REQUIREMENT = In the data below, find the line that contains "Rostosky, S. S., Danner, F., &" and the line that contains "Savin-Williams, R. C.". Copy both, plus every line between them, exactly.

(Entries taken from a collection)
------
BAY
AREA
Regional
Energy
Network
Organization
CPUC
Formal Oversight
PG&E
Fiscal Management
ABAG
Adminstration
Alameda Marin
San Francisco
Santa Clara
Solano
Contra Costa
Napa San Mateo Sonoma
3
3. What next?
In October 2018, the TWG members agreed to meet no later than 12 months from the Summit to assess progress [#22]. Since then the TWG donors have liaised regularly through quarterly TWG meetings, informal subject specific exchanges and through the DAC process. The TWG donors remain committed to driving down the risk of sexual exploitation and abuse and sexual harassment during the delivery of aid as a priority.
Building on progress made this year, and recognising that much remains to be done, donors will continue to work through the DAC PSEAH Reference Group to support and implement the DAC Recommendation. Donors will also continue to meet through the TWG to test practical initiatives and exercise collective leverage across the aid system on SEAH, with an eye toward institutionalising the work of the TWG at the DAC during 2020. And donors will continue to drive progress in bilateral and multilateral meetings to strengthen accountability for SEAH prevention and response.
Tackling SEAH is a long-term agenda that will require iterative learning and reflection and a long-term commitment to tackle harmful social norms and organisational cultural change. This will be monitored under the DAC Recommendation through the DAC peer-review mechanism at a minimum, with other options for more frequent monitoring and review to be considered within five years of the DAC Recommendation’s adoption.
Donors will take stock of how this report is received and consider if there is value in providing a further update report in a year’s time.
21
------
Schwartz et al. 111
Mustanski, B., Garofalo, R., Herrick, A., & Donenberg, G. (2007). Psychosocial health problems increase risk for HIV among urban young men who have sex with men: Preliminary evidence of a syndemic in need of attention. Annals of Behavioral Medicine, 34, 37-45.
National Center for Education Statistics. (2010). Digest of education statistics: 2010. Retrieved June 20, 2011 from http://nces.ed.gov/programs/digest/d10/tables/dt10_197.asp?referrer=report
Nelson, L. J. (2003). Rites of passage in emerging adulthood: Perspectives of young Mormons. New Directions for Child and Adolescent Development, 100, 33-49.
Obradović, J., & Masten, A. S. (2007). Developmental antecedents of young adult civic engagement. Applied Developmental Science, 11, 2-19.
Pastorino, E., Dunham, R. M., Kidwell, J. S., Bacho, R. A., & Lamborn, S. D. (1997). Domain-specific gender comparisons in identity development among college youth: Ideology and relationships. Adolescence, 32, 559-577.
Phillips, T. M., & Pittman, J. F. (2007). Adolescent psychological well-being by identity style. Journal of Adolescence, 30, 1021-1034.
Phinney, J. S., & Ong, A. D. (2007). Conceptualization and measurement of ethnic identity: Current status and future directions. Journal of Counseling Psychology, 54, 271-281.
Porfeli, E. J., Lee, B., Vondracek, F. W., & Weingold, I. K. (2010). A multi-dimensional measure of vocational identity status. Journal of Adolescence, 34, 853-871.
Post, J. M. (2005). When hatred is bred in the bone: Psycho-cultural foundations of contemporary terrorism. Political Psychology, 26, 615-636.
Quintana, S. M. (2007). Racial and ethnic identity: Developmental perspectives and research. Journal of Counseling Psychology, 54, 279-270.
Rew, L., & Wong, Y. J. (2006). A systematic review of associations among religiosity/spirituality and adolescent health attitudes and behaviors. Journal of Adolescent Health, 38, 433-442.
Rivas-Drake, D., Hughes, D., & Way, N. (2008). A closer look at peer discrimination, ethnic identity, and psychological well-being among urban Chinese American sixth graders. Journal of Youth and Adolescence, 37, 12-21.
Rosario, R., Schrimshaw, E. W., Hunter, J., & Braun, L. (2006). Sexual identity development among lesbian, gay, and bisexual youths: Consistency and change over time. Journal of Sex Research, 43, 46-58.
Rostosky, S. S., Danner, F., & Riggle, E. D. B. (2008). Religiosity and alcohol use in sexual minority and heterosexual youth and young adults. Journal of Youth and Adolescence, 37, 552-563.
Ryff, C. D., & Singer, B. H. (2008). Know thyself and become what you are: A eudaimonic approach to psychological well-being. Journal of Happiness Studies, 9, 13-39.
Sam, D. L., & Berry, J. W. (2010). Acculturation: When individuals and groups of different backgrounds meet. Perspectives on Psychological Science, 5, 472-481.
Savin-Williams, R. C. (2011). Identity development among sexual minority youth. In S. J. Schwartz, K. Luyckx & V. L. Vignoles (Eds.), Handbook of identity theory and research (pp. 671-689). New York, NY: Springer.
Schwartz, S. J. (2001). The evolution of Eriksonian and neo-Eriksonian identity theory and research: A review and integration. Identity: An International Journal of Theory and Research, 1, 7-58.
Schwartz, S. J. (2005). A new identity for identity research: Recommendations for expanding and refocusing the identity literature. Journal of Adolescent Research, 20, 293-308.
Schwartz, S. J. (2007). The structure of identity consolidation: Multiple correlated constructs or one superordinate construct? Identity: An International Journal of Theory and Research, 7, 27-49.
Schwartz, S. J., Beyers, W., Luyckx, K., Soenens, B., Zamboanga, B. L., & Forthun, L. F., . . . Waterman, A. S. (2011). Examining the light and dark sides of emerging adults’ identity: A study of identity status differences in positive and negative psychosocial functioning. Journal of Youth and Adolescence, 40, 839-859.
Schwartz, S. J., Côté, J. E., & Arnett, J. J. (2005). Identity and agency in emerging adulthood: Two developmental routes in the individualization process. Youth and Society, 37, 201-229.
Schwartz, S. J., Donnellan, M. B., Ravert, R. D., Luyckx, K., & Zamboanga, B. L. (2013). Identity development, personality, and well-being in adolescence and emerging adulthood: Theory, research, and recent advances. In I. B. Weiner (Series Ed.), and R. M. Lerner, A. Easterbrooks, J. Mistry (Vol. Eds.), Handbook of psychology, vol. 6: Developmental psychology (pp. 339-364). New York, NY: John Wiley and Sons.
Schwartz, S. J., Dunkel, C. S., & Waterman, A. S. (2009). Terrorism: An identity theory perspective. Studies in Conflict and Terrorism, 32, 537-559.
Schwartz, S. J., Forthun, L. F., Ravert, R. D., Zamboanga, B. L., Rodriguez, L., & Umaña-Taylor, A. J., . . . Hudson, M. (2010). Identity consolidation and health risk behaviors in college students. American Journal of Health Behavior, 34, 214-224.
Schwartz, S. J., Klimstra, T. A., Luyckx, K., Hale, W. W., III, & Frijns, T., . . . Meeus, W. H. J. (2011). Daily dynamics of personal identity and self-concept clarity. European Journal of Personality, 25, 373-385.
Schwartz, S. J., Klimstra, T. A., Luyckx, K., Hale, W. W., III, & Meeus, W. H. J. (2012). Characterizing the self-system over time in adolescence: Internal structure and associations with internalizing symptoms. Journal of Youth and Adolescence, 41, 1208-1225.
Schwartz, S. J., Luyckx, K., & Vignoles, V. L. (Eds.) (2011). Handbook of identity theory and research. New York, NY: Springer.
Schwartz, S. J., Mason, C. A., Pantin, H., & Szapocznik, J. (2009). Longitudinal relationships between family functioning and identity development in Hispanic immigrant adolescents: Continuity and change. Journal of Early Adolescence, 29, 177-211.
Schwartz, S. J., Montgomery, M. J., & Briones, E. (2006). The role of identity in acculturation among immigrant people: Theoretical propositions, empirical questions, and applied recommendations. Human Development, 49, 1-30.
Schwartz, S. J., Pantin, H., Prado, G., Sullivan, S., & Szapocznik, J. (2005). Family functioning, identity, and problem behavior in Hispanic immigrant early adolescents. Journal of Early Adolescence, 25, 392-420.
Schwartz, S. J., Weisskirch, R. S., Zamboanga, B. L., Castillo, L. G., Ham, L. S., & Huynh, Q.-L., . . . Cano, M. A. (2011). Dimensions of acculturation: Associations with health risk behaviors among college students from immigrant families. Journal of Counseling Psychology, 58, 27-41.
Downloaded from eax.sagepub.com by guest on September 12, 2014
------
SOLUTION TO THIS PROBLEM =
Rostosky, S. S., Danner, F., & Riggle, E. D. B. (2008). Religiosity and alcohol use in sexual minority and heterosexual youth and young adults. Journal of Youth and Adolescence, 37, 552-563.
Ryff, C. D., & Singer, B. H. (2008). Know thyself and become what you are: A eudaimonic approach to psychological well-being. Journal of Happiness Studies, 9, 13-39.
Sam, D. L., & Berry, J. W. (2010). Acculturation: When individuals and groups of different backgrounds meet. Perspectives on Psychological Science, 5, 472-481.
Savin-Williams, R. C. (2011). Identity development among sexual minority youth. In S. J. Schwartz, K. Luyckx & V. L. Vignoles (Eds.), Handbook of identity theory and research (pp. 671-689). New York, NY: Springer.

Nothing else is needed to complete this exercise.